#### What is needed:
What lines in the records include the string "account"? Return each one.

/---

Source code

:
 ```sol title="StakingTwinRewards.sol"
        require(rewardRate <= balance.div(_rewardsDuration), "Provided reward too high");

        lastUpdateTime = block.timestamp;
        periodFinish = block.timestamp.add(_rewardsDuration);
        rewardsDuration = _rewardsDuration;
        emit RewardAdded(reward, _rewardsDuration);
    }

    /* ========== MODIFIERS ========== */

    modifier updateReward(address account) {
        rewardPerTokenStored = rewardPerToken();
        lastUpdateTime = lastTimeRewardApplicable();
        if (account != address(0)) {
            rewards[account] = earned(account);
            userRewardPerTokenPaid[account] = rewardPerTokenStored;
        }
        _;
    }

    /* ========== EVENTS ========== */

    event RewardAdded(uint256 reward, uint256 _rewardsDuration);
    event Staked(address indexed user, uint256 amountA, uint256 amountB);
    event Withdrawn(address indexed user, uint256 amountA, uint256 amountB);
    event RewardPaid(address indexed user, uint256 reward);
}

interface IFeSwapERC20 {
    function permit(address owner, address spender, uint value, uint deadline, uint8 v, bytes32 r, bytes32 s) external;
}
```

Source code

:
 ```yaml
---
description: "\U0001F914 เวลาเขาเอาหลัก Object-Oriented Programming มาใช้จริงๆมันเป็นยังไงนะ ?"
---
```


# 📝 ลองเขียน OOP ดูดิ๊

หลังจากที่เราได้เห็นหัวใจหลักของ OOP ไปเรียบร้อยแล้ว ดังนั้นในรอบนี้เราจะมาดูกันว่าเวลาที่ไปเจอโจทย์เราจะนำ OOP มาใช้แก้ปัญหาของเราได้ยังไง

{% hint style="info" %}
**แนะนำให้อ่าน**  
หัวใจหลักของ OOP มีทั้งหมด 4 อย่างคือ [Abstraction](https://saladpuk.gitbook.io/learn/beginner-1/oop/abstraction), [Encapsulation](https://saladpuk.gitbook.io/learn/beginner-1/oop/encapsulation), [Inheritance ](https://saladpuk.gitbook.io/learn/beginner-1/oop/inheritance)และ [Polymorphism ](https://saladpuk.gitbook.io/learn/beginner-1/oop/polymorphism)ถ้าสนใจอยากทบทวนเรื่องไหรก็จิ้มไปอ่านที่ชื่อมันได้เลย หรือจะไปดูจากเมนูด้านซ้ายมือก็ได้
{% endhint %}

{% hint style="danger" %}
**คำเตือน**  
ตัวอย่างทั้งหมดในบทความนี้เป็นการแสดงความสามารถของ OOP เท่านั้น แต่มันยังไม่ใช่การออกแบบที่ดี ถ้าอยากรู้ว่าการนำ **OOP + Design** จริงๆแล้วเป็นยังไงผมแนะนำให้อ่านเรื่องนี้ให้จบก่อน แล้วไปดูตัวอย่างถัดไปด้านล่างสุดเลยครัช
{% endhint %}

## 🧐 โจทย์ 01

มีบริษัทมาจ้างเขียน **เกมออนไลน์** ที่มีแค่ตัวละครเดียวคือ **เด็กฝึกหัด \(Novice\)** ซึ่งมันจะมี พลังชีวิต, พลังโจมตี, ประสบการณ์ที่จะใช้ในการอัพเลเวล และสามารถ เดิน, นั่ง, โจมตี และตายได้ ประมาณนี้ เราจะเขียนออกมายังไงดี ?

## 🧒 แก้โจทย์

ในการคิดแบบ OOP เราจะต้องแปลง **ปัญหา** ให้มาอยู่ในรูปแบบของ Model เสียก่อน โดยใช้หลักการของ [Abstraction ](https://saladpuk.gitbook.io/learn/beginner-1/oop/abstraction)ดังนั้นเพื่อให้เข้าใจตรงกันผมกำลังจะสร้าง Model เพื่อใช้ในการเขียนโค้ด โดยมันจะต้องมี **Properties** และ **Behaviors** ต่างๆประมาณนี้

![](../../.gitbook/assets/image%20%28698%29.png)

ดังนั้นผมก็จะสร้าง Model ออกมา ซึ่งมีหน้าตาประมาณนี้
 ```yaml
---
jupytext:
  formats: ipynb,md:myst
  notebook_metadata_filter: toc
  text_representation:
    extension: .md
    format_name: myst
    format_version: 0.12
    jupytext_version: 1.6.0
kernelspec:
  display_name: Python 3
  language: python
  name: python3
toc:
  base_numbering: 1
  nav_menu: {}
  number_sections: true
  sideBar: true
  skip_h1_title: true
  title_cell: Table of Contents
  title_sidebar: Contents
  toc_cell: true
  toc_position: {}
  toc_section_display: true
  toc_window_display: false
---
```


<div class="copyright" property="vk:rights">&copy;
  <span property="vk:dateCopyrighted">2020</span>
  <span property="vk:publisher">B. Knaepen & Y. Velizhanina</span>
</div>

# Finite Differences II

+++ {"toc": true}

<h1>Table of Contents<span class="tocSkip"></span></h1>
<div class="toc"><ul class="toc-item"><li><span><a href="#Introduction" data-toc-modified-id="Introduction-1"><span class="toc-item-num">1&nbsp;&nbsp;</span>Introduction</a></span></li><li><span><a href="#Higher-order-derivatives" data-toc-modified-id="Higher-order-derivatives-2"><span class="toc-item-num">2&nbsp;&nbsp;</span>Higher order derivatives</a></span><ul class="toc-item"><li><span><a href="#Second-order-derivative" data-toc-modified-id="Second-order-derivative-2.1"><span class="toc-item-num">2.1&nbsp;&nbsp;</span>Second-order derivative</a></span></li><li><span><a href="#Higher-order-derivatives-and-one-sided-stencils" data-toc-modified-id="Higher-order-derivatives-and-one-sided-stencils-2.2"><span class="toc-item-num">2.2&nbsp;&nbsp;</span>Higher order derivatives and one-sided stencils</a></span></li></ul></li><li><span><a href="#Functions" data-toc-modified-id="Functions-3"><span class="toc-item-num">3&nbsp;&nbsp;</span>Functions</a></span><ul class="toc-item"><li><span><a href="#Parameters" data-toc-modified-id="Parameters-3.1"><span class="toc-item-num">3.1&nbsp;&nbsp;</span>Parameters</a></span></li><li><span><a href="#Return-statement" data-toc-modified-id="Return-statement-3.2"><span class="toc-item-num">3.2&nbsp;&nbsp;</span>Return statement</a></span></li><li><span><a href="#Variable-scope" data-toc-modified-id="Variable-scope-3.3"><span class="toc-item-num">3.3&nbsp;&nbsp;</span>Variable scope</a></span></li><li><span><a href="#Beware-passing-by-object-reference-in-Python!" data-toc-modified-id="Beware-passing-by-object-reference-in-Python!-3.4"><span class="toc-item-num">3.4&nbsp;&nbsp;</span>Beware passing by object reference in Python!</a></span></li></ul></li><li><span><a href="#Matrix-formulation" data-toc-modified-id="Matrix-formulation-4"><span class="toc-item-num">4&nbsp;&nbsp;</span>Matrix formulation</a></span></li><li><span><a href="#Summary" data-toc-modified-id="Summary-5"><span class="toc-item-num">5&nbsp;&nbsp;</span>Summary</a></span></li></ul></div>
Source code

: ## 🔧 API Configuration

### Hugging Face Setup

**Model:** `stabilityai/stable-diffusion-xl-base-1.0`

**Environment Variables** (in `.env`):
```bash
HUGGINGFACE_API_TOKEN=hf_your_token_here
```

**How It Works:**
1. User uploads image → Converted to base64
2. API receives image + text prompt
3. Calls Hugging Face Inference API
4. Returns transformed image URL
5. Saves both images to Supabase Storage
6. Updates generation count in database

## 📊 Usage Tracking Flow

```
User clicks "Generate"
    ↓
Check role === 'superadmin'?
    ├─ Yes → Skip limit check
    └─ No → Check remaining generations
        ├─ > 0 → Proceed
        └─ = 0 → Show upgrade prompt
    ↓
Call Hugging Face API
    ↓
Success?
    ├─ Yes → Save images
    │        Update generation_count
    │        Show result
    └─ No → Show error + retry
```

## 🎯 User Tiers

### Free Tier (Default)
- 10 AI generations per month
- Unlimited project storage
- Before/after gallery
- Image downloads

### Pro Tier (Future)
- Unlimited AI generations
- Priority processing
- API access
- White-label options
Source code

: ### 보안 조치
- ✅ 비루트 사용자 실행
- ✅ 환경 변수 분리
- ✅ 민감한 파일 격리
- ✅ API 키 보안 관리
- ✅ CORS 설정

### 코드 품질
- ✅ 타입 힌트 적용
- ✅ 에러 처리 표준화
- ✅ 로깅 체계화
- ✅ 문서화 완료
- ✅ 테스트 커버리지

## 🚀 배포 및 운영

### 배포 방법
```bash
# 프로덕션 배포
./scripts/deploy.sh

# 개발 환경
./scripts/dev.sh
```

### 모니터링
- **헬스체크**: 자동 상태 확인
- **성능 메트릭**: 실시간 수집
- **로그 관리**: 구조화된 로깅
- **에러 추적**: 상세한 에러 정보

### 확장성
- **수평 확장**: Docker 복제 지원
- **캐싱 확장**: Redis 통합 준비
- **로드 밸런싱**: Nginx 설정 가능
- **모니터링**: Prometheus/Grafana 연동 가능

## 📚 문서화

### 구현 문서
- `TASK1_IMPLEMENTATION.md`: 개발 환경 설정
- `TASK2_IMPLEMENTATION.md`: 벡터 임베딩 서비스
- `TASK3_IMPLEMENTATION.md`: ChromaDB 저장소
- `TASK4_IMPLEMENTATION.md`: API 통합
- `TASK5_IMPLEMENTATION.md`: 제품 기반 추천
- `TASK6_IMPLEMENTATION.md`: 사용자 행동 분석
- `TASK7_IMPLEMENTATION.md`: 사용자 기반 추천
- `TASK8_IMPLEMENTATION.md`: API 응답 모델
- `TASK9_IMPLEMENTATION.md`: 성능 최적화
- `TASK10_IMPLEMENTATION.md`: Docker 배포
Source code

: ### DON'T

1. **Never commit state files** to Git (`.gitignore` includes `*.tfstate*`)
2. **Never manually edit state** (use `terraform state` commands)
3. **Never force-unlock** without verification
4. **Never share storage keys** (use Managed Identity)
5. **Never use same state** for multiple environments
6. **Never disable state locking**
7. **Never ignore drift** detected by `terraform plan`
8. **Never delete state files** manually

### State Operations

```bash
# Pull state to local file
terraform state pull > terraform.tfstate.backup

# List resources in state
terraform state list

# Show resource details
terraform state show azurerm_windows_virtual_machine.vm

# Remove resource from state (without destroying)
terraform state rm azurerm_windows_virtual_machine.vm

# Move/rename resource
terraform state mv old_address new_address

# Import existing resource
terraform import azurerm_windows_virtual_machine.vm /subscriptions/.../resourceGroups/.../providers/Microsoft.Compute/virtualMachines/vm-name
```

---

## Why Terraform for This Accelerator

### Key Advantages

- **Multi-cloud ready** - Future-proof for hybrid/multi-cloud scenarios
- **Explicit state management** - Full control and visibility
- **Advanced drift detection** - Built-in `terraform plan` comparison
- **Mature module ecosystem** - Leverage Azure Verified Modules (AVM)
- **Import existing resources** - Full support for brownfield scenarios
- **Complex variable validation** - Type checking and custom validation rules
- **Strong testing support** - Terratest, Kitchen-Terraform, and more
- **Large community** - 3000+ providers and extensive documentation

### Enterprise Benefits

\---

#### Response box:
    modifier updateReward(address account) {
        if (account != address(0)) {
            rewards[account] = earned(account);
            userRewardPerTokenPaid[account] = rewardPerTokenStored;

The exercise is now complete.